In 1926, a new concrete fog signal building was built about a half mile seaward from the original one. A type “F” diaphone, actuated by air compressed to thirty pounds by fifteen-horsepower Mietz Charter gas engines and compressors, was installed in the new building. Cooling water was obtained from a well and stored in a cistern. Today, an automatic fog signal is located at the end of the south jetty in Westhaven State Park. To further aid mariners, a radiobeacon went into service at the station on November 2, 1926.

In August 1992, the Fresnel lens was turned off, and in its place, a smaller light, manufactured in New Zealand, was mounted on the lantern room balcony. Amazingly, the new light operates on a thirty-five watt bulb and can been seen nineteen miles with the white sector, and seventeen miles with the red sector. The lantern room still holds the original Fresnel lens.

During the 1990s, health concerns arose over the mercury-filled drum, and the tower, called the Westport Lighthouse by locals, was closed to the public. In 1998, one hundred years after the lighthouse’s dedication ceremony, the Westport-South Beach Historical Society negotiated a lease agreement with the Coast Guard and began cleaning up the tower. In 2001, the building was deemed safe, and public tours resumed. The Westport-South Beach Historical Society was granted ownership of Grays Harbor Lighthouse in 2004 under the National Historic Lighthouse Preservation Act, and it soon enacted a five-year plan to restore the lighthouse and its third-order Fresnel lens.

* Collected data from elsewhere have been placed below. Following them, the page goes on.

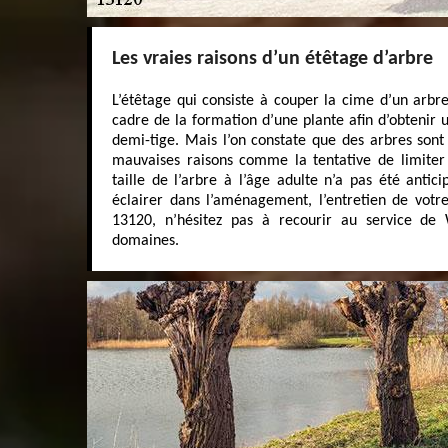
Les vraies raisons d’un étêtage d’arbre
L’étêtage qui consiste à couper la cime d’un arbr
cadre de la formation d’une plante afin d’obtenir 
demi-tige. Mais l’on constate que des arbres sont
mauvaises raisons comme la tentative de limiter
taille de l’arbre à l’âge adulte n’a pas été anti
éclairer dans l’aménagement, l’entretien de vot
13120, n’hésitez pas à recourir au service de
domaines.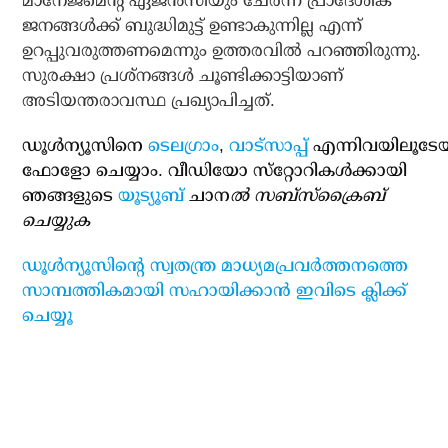
മാനേജ്മെന്റ് ഏജന്‍സിയും ചേര്‍ന്ന് പ്രാദേശിക
ജനങ്ങള്‍ക്ക് ബുദ്ധിമുട്ട് ഉണ്ടാകുന്നില്ല എന്ന്
ഉറപ്പുവരുത്തണമെന്നും ഉത്തരവില്‍ പറഞ്ഞിരുന്നു.
സുരക്ഷാ പ്രശ്നങ്ങള്‍ ചൂണ്ടിക്കാട്ടിയാണ്
അടിയന്തരാവസ്ഥ പ്രഖ്യാപിച്ചത്.
ഡൂള്‍ന്യൂസിനെ
ടെലഗ്രാം
,
വാട്‌സാപ്പ്
എന്നിവയിലൂടേ
ഫോളോ ചെയ്യാം. വീഡിയോ സ്‌റ്റോറികള്‍ക്കായി
ഞങ്ങളുടെ
യൂട്യൂബ്
ചാന
ല്‍ സബ്‌സ്‌ക്രൈബ്
ചെയ്യുക
ഡൂള്‍ന്യൂസിന്റെ സ്വതന്ത്ര മാധ്യമപ്രവര്‍ത്തനത്തെ
സാമ്പത്തികമായി സഹായിക്കാന്‍ ഇവിടെ ക്ലിക്ക്
ചെയ്യൂ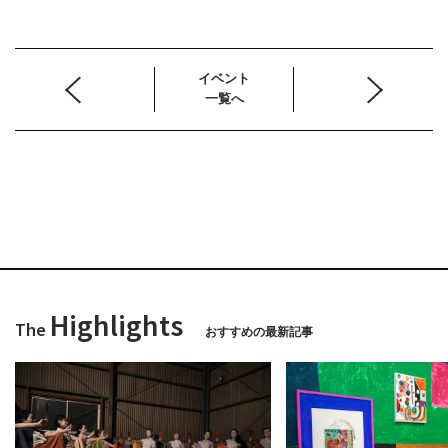
イベント
一覧へ
Highlights
The
おすすめの最新記事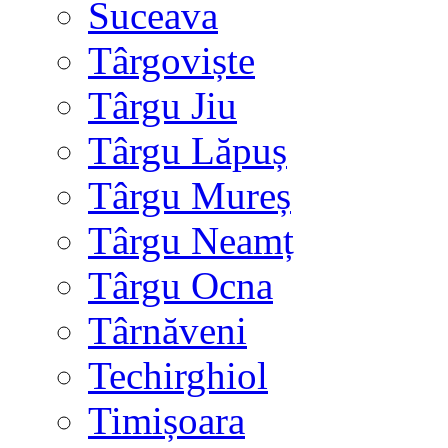
Suceava
Târgoviște
Târgu Jiu
Târgu Lăpuș
Târgu Mureș
Târgu Neamț
Târgu Ocna
Târnăveni
Techirghiol
Timișoara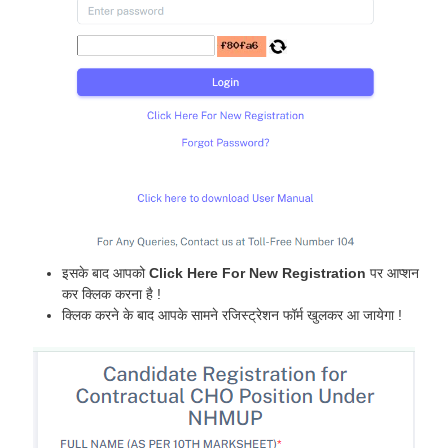
इसके बाद आपको
Click Here For New Registration
पर आप्शन
कर क्लिक करना है !
क्लिक करने के बाद आपके सामने रजिस्ट्रेशन फॉर्म खुलकर आ जायेगा !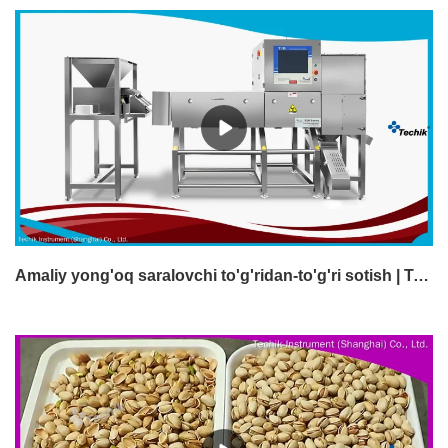
Amaliy yong'oq saralovchi to'g'ridan-to'g'ri sotish | Techik Instrument (Shanghai) Co., Ltd.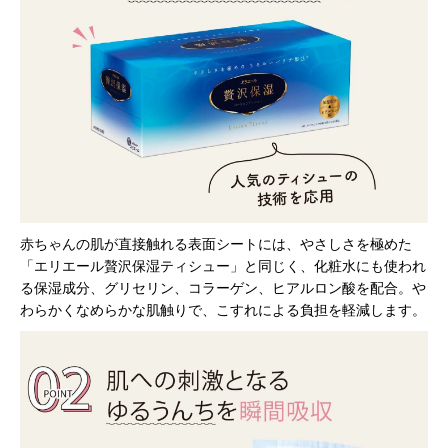
赤ちゃんの肌が直接触れる表面シートには、やさしさを極めた
「エリエール贅沢保湿ティシュー」と同じく、化粧水にも使われ
る保湿成分、グリセリン、コラーゲン、ヒアルロン酸を配合。や
わらかくなめらかな肌触りで、こすれによる負担を軽減します。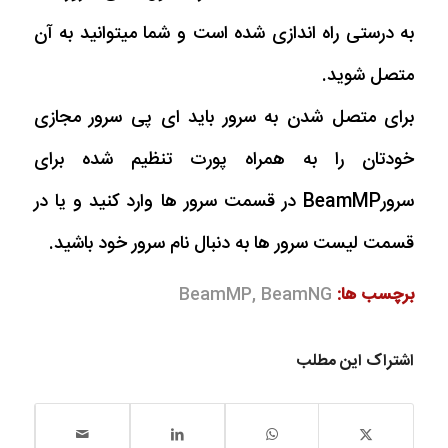
به درستی راه اندازی شده است و شما میتوانید به آن
متصل شوید.
برای متصل شدن به سرور باید ای پی سرور مجازی
خودتان را به همراه پورت تنظیم شده برای
سرورBeamMP در قسمت سرور ها وارد کنید و یا در
قسمت لیست سرور ها به دنبال نام سرور خود باشید.
برچسب ها:
BeamNG
,
BeamMP
اشتراک این مطلب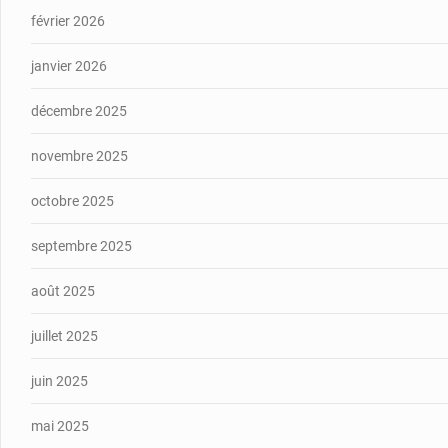
février 2026
janvier 2026
décembre 2025
novembre 2025
octobre 2025
septembre 2025
août 2025
juillet 2025
juin 2025
mai 2025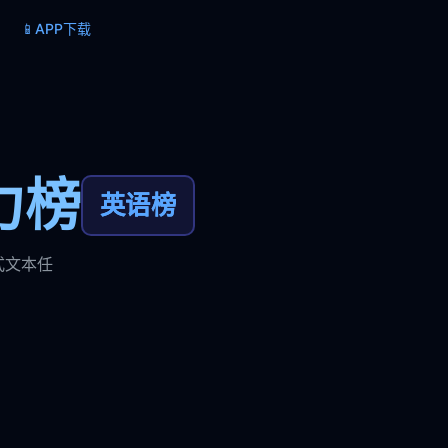
📱
APP下载
力榜
英语榜
式文本任
。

In 2015, the Coast Guard gave permission for the Fresnel lens to be lighted on special occasions, although the lens is now fixed so that it shines only north and south, parallel to the coast. The first relighting was held on June 30, 2015.

Keepers:

  • Head: Christian Zauner (1898 – 1925), John Wilson (1925 – 1930), Arvel A. Settles (1930 – 1935), Roy “Sharkey” Jacobsen (1935 – 1945).
  • First Assistant: James B. Hermann (1898 – 1906), Eugene B. Alden (1906 – 1911), Otto Heins (1911 – 1914), William H. Hicks (1914 – 1915), George Stinson (1915 – 1917), Carl Lien (1917), Harry A. Dusenberry (1917 – 1918), John Wilson (1918 – 1925), Andrew Kalnow (1925 – 1927), Arvel A. Settles (1927 – 1930), Charles D. Whitney (1930 – 1932), John L. Zenor (1932), Roy Jacobsen (1932 – 1935), Gilbert H. Fulkerson (1935 – 1939), Henry Jenkins (1939), Robert P. Butler (1940 – at least 1941).
  • Second Assistant: David Crosby (1898 – 1903), Ernest E. Day (1903 – 1905), Eugene B. Alden (1905 – 1906), Norval S. Douglas (1906 – 1907), Hans C. Hansen (1907 – 1909), David O. Kinyon (1909 – 1910), Edward Scannell (1910 – 1912), Henry J. Williams (1912 – 1914), Harry A. Dusenberry (1914 – 1917), Frank C. Hammond (1917 – 1918), Lawrence Johnson (1918), Frank J. Forgey (1918 – 1919), James S. Vanderpool (1919 – 1921), Howard L. Hansen (1922), Andrew Kalnow (1922 – 1925), Phillip E. Hedden (1925), Ralph E. Butler (1926 – 1927), John E. Heikkila (1927 – 1928), Jens O. Pedersen (1928 – 1930), Charles D. Whitney (1930), Roy Jacobsen (1930 – 1932), Charles Mykol (1932 – 1933), Arthur Solverson (1933 – 1934), Charles Mykol (1934 – 1936), Henry Jenkins (1936 – 1939), Hugo Hanson (1939 – at least 1940).

References

  1. Annual Report of the Lighthouse Board, various years.
  2. Umbrella Guide to Washington Lighthouses, Sharlene and Ted Nelson, 1998.
  3. Lighthouses of the Pacific, Jim Gibbs, 1986.
  4. Westport Maritime Museum, Grays Harbor Lighthouse website.
  5. “Grays Harbor’s Beacon in the Night Opens Once More,” Daily World Local News, Ashley Shomo, 2001.